CONCLUSIONS: ECs in HH and HEHE share a continuous EC expression phenotype, while the expression of sinusoidal EC markers is more highly retained in HEHE. These phenotypic differences are associated with a unique and disease-specific immunovascular landscape.
摘要:
背景:大多数肝血管瘤(HH)的切除要求缺失,而罕见疾病如肝上皮样血管内皮瘤(HEHE)的组织稀缺使这些良性和恶性血管肿瘤疾病的空间免疫血管生态位的表征复杂化。
方法:使用包含98个HHs和13个HEHE的两个组织队列来研究实体特异性和疾病阶段特异性内皮细胞(EC)表型和免疫细胞丰度。使用半定量评估,基于注释的单元格分类器,整个幻灯片上的数字细胞检测,和组织微阵列,我们量化了23项免疫和血管生态位相关标志物,并将其与临床病理数据相关联.
结果:HH和HEHEECs均以CD31高,CD34高,FVIII相关抗原高表达表型与正弦EC标记物Stabilin1、Stabilin2、CD32和淋巴管内皮透明质酸受体1(LYVE-1)的实体特异性表达差异。细胞检测确定由髓过氧化物酶+(MPO+)巨噬细胞主导的HH边缘占优势的免疫应答,CD3+和CD8+T细胞亚群,和B细胞(CD20+,CD79A+)。在赫赫,病变边缘CD68+和CD20+细胞分界增加,而CD3+和CD8+T细胞在边缘和细胞内同样可检测到。HH和HEHE的阶段特异性成对相关性分析揭示了疾病实体特异性免疫浸润模式,如HH中的高CD117细胞数所示,而HEHE样本显示CD3+T细胞浸润增加。
结论:HH和HEHE中的EC具有连续的EC表达表型,而正弦EC标志物的表达在HEHE中保留得更高。这些表型差异与独特的疾病特异性免疫血管景观有关。
方法:使用包含98个HHs和13个HEHE的两个组织队列来研究实体特异性和疾病阶段特异性内皮细胞(EC)表型和免疫细胞丰度。使用半定量评估,基于注释的单元格分类器,整个幻灯片上的数字细胞检测,和组织微阵列,我们量化了23项免疫和血管生态位相关标志物,并将其与临床病理数据相关联.

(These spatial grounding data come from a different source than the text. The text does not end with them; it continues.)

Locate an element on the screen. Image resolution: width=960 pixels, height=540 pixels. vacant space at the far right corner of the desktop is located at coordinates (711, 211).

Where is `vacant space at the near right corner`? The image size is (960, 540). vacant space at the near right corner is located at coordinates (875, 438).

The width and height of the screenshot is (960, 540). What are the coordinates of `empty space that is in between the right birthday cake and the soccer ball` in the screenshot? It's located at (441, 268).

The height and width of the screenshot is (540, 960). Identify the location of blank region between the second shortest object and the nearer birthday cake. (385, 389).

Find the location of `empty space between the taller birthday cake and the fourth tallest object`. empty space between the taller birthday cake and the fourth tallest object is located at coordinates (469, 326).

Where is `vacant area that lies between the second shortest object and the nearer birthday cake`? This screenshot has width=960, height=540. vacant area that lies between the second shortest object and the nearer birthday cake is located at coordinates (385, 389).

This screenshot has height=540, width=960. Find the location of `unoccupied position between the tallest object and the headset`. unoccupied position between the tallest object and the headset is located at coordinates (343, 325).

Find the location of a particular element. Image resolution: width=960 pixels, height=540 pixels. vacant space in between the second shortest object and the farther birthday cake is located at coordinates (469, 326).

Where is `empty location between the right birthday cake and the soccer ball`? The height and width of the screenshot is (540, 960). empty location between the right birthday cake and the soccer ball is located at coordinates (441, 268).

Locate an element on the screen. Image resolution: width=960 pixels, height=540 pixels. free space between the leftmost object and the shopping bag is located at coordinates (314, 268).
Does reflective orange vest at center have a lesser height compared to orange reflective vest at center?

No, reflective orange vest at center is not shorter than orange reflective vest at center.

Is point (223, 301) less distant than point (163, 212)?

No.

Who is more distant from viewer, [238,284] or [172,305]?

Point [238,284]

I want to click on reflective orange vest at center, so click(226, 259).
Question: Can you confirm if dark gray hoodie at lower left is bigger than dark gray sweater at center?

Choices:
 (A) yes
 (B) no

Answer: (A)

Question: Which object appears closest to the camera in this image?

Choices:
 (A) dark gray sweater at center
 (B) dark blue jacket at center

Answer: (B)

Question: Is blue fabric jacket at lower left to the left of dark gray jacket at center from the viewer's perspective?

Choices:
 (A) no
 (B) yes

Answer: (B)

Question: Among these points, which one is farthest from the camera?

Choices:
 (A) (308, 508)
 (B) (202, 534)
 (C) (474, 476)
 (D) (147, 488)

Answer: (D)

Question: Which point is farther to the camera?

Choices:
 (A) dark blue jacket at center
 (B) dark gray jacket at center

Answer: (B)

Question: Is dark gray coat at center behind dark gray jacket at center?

结果:HH和HEHEECs均以CD31高,CD34高,FVIII相关抗原高表达表型与正弦EC标记物Stabilin1、Stabilin2、CD32和淋巴管内皮透明质酸受体1(LYVE-1)的实体特异性表达差异。细胞检测确定由髓过氧化物酶+(MPO+)巨噬细胞主导的HH边缘占优势的免疫应答,CD3+和CD8+T细胞亚群,和B细胞(CD20+,CD79A+)。在赫赫,病变边缘CD68+和CD20+细胞分界增加,而CD3+和CD8+T细胞在边缘和细胞内同样可检测到。HH和HEHE的阶段特异性成对相关性分析揭示了疾病实体特异性免疫浸润模式,如HH中的高CD117细胞数所示,而HEHE样本显示CD3+T细胞浸润增加。
结论:HH和HEHE中的EC具有连续的EC表达表型,而正弦EC标志物的表达在HEHE中保留得更高。这些表型差异与独特的疾病特异性免疫血管景观有关。